Urging a strong turnout, he has warned of the possibility of a third election if he fails again to get a majority.
“I hope we don’t have to meet again in early August,” he told Skai TV on Friday.
– Achievements –
Mitsotakis became prime minister in 2019, beating then premier Tsipras, on a vow to end a decade of economic crisis.
That election was the first in the EU nation’s post-bailout era, at a time when businesses and workers were ailing under the burden of heavy taxes imposed by Tsipras’s Syriza party to build a budget surplus demanded by international creditors.
Over the next four years, tax burdens were eased, and while the Covid-19 pandemic wiped out Greece’s vital tourism revenues, the country has since bounced back strongly with growth of 8.3 percent in 2021 and 5.9 percent in 2022.

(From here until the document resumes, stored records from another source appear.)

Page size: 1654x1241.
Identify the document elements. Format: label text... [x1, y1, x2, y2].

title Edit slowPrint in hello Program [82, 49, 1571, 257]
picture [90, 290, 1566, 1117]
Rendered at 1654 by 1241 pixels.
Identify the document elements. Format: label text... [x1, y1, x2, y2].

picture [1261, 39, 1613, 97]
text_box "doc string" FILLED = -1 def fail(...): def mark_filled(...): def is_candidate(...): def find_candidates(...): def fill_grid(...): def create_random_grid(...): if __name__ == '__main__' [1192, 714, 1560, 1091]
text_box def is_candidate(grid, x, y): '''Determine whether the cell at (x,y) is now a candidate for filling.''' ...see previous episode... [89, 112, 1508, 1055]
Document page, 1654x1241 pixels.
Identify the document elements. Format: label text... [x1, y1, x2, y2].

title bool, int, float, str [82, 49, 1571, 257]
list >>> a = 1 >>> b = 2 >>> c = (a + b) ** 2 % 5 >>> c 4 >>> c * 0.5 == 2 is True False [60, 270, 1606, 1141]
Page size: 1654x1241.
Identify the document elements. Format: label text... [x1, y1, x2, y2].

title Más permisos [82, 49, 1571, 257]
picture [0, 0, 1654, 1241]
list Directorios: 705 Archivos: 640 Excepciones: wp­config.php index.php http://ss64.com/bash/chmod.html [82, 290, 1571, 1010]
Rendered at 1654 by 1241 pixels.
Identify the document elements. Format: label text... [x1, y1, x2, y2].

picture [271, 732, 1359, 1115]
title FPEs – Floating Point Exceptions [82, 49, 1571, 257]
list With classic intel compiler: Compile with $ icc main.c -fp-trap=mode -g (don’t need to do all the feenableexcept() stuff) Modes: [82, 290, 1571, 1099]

That was helped in part by over 57 billion euros ($62 billion) dished out by the government to cushion the impact of the health crisis and inflation.
Mitsotakis also had licence to spend under the EU’s more relaxed pandemic-era rules.
Mitsotakis has played up Greece’s newfound economic health, underlining that his conservatives have cut 50 taxes while increasing national output by 29 billion euros and overseeing the largest infrastructure upgrades since 1975.
The message appeared to have gone down well with voters weary of Greece’s debt years awash with job losses, rising payments and companies going bankrupt.
Shop-owner Aris Manopoulos said he “voted for New Democracy so that the country can advance, and continue to revive economically”.
– No momentum –
While Greece made headlines over a migrant shipwreck tragedy this month, the disaster has had little impact on the election campaign.
In a rare reminder of the tragedy, a protester held up a “I stand with refugees” placard behind Mitsotakis as he addressed journalists after voting, but the man was quickly removed by security.
For many, the campaign focus had been squarely on the economy.
Yet although inflation remains a key concern, Tsipras’ call for wage hikes has so far failed to garner momentum.
He remains for many the prime minister who nearly crashed Greece out of the euro, and the leader who reneged on a vow of abolishing austerity to signing the country on to more painful bailout terms.
Having already lost four electoral contests to Mitsotakis, a fifth defeat on Sunday could end up costing Tsipras his top job at his Syriza party.